Complications (Pseudarthrosis, Neurologic Deficit) of Pedicle Subtraction Osteotomies for Fixed Sagittal Imbalance
Abstract from the 2002 SRS Annual Meeting
Methods: Full data on 33 consecutive pts (done 1995-1999) with sagittal imbalance treated with lumbar pedicle subtraction osteotomy (PSO) at 1 institution (all L1, L2, or L3). Data collected prospectively. Minimum 2-yr follow-up (2-5 yrs). The largest series reported with minimum 2-yr follow-up that encompasses mostly diagnoses other than ankylosing spondylitis [2 ankylosing spondylitis, 10 degenerative sagittal imbalance (DSI), 17 idiopathic scoliosis, 4 post-traumatic kyphosis]. 27 females, 6 males, average age 51 yrs (34-75). 30 had previous fusion/spine surgery. Also neurologic complications recorded prospectively for 60 consecutive [33 with 2-5 yr followup, 23 (done 2000-2002) with <2 yr followup].
Purpose: To fully report these complications with this procedure plus the anticipated 2-5 yr follow-up result.
Early Complications: 1 pt had cauda equina syndrome (out of the first 33) at 1 week postop which responded to central canal decompression.

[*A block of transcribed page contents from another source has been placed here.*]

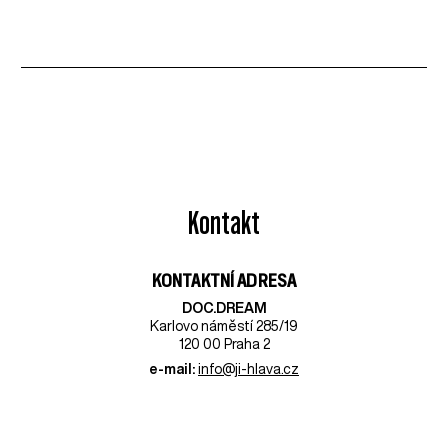
Kontakt
KONTAKTNÍ ADRESA
DOC.DREAM​
Karlovo náměstí 285/19
120 00 Praha 2
e-mail:
info@ji-hlava.cz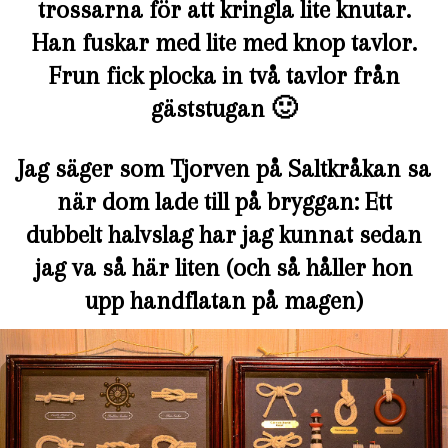
trossarna för att kringla lite knutar.
Han fuskar med lite med knop tavlor.
Frun fick plocka in två tavlor från
gäststugan 🙂
Jag säger som Tjorven på Saltkråkan sa
när dom lade till på bryggan: Ett
dubbelt halvslag har jag kunnat sedan
jag va så här liten (och så håller hon
upp handflatan på magen)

Also 5 pts in the subsequent 27 cases had positive wake-up tests not predicted by SEP, MEP-> responded to long central decompressions.
Late Complications: 6 pts with pseudo/implant failure in the distal thoracic spine and 1 pt with pseudo/implant failure in the upper lumbar spine through a PSO where previous pseudo/laminotomy (all DSI pts). For those pts having PSO done through a previous fusion mass (n=20 out of 33), there were no pseudos. No permanent neuro deficits (0 out of 60).

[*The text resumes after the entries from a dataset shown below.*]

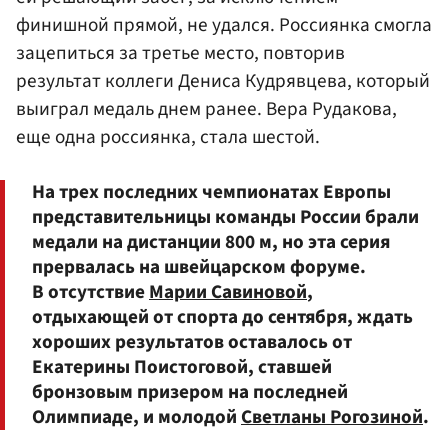
финишной прямой, не удался. Россиянка смогла
зацепиться за третье место, повторив
результат коллеги
Дениса Кудрявцева
, который
выиграл медаль днем ранее.
Вера Рудакова
,
еще одна россиянка, стала шестой.
На трех последних чемпионатах Европы
представительницы команды России брали
медали на дистанции 800 м, но эта серия
прервалась на швейцарском форуме.
В отсутствие
Марии Савиновой
,
отдыхающей от спорта до сентября, ждать
хороших результатов оставалось от
Екатерины Поистоговой, ставшей
бронзовым призером на последней
Олимпиаде, и молодой
Светланы Рогозиной
.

Radiographic results/clinical data (33 pts with 2-5 year followup):
| C7 Plumb | Lordosis | PSO angle | OWSTY | Pain Score | |
| Preop | 17cm | -15° | +2° | 53 | 7 |
| Postop ultimate | 4cm | -48° | -32° | 34 | 4 |
| p value | <0 .0001 | <0 .0001 | <0 .0001 | <0 .0001 | 0.0001 |
Conclusion: We now always enlarge the canal centrally and do intra-operative wake-up tests. Achieving a solid fusion seems to be a given if the osteotomy is done through a previous fusion mass (n=20 out of 33). Consider anterior and posterior fusion in the distal thoracic spine for pts with purely degenerative etiologies.